** Dataset records follows **

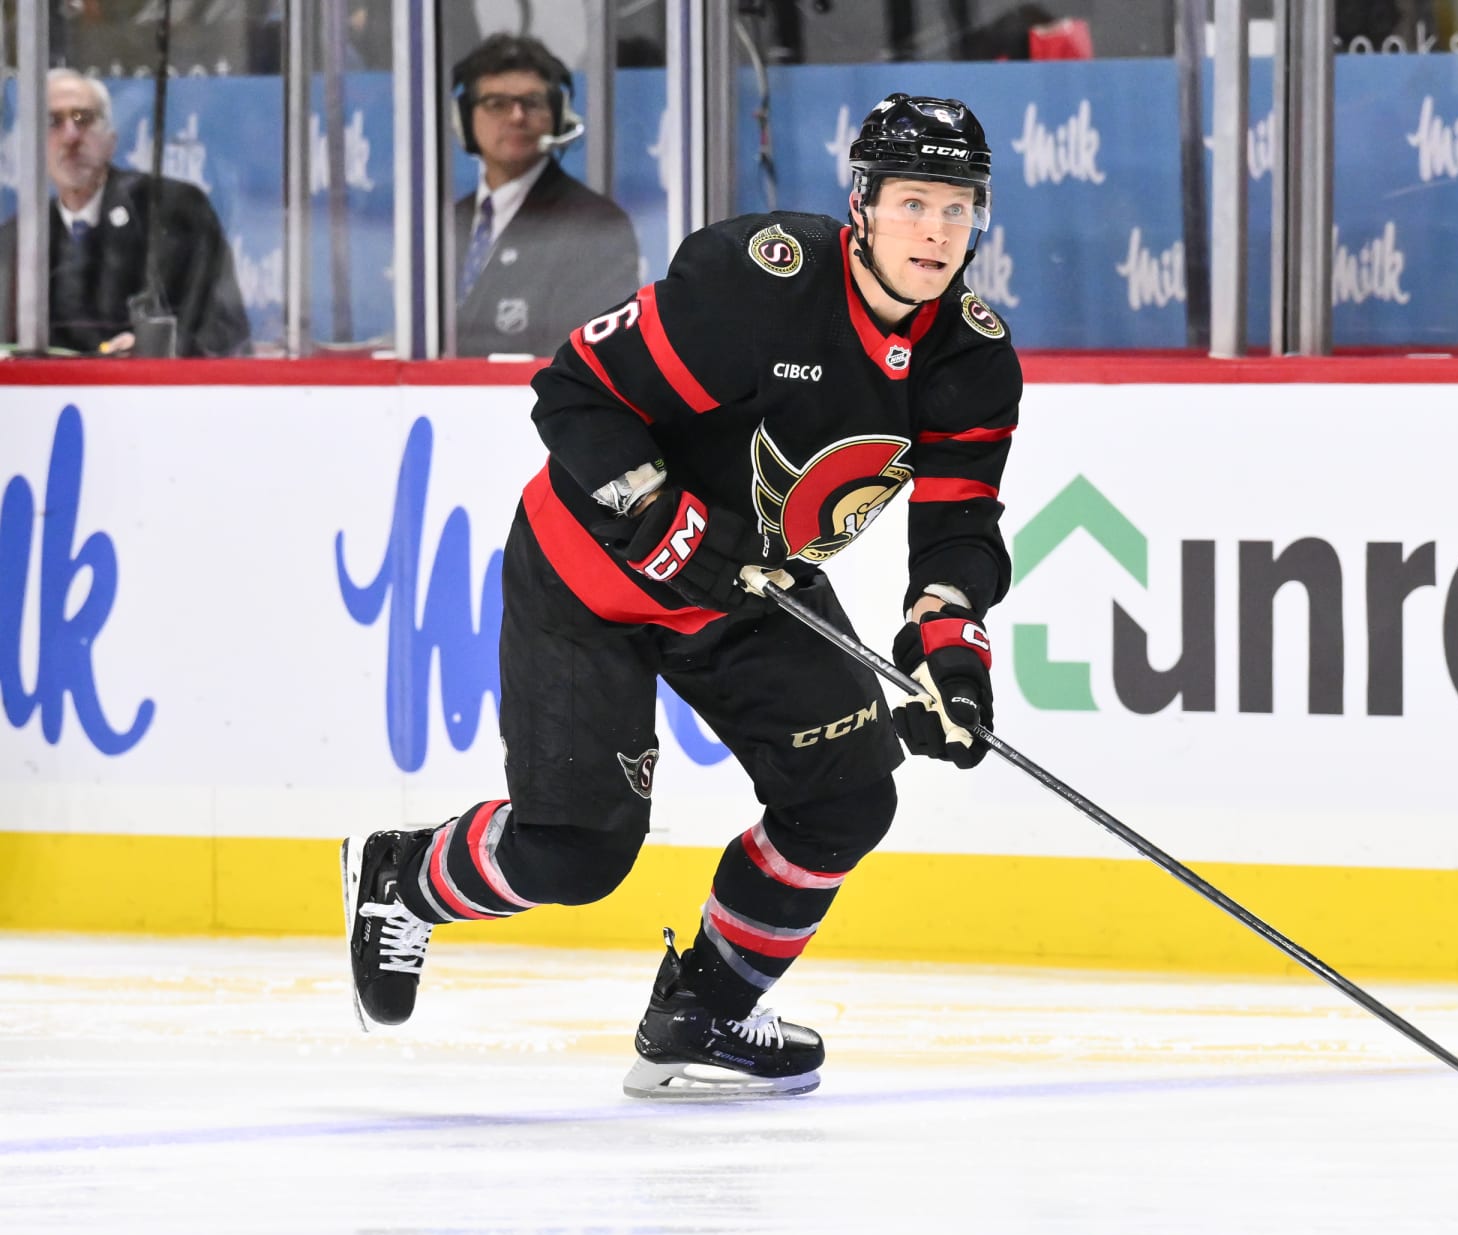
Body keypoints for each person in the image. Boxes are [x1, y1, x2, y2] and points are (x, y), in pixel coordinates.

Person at [343, 92, 1020, 1100]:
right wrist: (661, 518)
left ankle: (703, 1009)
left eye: (957, 209)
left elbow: (958, 529)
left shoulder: (969, 355)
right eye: (914, 202)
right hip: (590, 575)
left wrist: (948, 649)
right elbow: (573, 391)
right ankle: (403, 875)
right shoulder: (759, 285)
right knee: (575, 853)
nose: (935, 231)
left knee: (845, 795)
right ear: (862, 206)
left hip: (749, 590)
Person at [0, 69, 250, 357]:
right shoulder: (15, 240)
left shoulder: (175, 215)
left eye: (83, 118)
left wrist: (154, 349)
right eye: (52, 122)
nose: (70, 136)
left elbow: (225, 333)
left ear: (111, 140)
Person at [450, 34, 639, 356]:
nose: (517, 117)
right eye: (496, 104)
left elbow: (595, 358)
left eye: (532, 102)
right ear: (465, 119)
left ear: (557, 114)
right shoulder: (448, 221)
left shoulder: (595, 224)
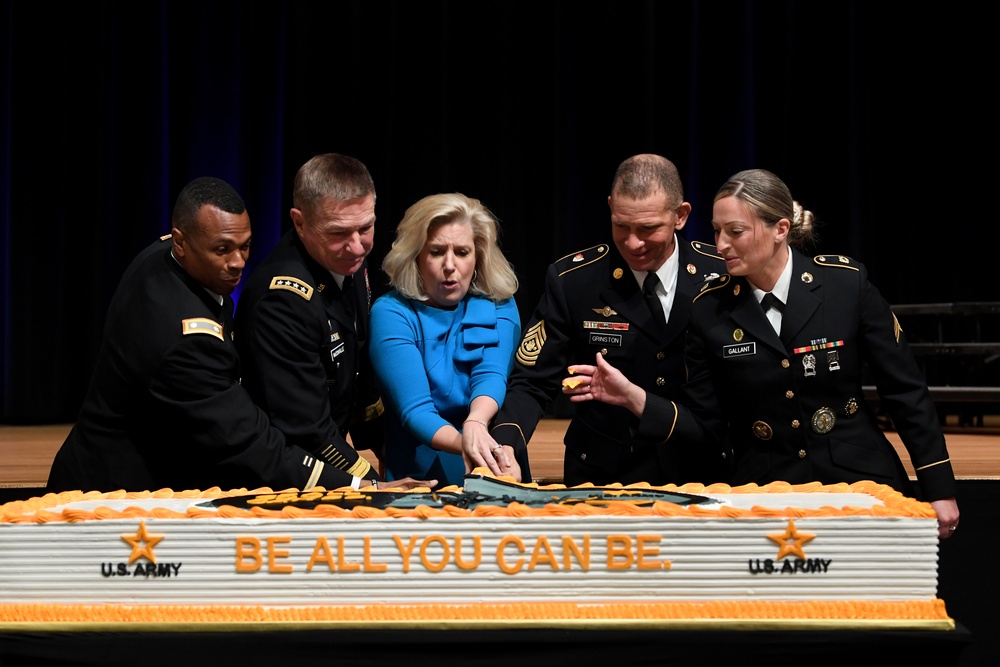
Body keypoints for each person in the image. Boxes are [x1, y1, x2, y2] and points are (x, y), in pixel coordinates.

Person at [568, 168, 959, 539]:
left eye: (735, 232)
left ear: (780, 229)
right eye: (717, 231)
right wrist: (634, 397)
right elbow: (706, 425)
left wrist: (938, 485)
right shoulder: (709, 310)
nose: (720, 245)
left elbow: (905, 392)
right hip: (767, 489)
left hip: (859, 480)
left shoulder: (845, 285)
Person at [46, 177, 414, 493]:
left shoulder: (167, 258)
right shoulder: (186, 341)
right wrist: (359, 488)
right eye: (222, 249)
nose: (238, 262)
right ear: (180, 242)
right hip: (112, 495)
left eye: (245, 246)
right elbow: (251, 442)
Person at [483, 154, 729, 486]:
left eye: (648, 228)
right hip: (604, 475)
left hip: (702, 470)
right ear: (611, 205)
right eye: (621, 225)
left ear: (680, 216)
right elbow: (532, 381)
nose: (632, 243)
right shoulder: (574, 280)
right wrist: (506, 445)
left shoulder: (722, 275)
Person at [234, 153, 431, 492]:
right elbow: (304, 430)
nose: (357, 247)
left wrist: (387, 447)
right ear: (299, 222)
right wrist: (369, 481)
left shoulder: (343, 259)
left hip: (323, 456)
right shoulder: (281, 300)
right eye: (339, 232)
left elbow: (357, 367)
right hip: (278, 481)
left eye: (365, 228)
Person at [369, 193, 521, 487]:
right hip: (421, 472)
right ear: (415, 256)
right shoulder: (391, 312)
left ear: (478, 256)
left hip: (496, 461)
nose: (450, 265)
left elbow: (491, 375)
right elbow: (416, 410)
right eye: (437, 251)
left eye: (462, 252)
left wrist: (477, 424)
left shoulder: (499, 302)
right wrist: (472, 444)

** End of Dataset records **

What you should do: Determine how many lines of the listing contain the string "elbow", and give only the number.

Output for this exercise: 12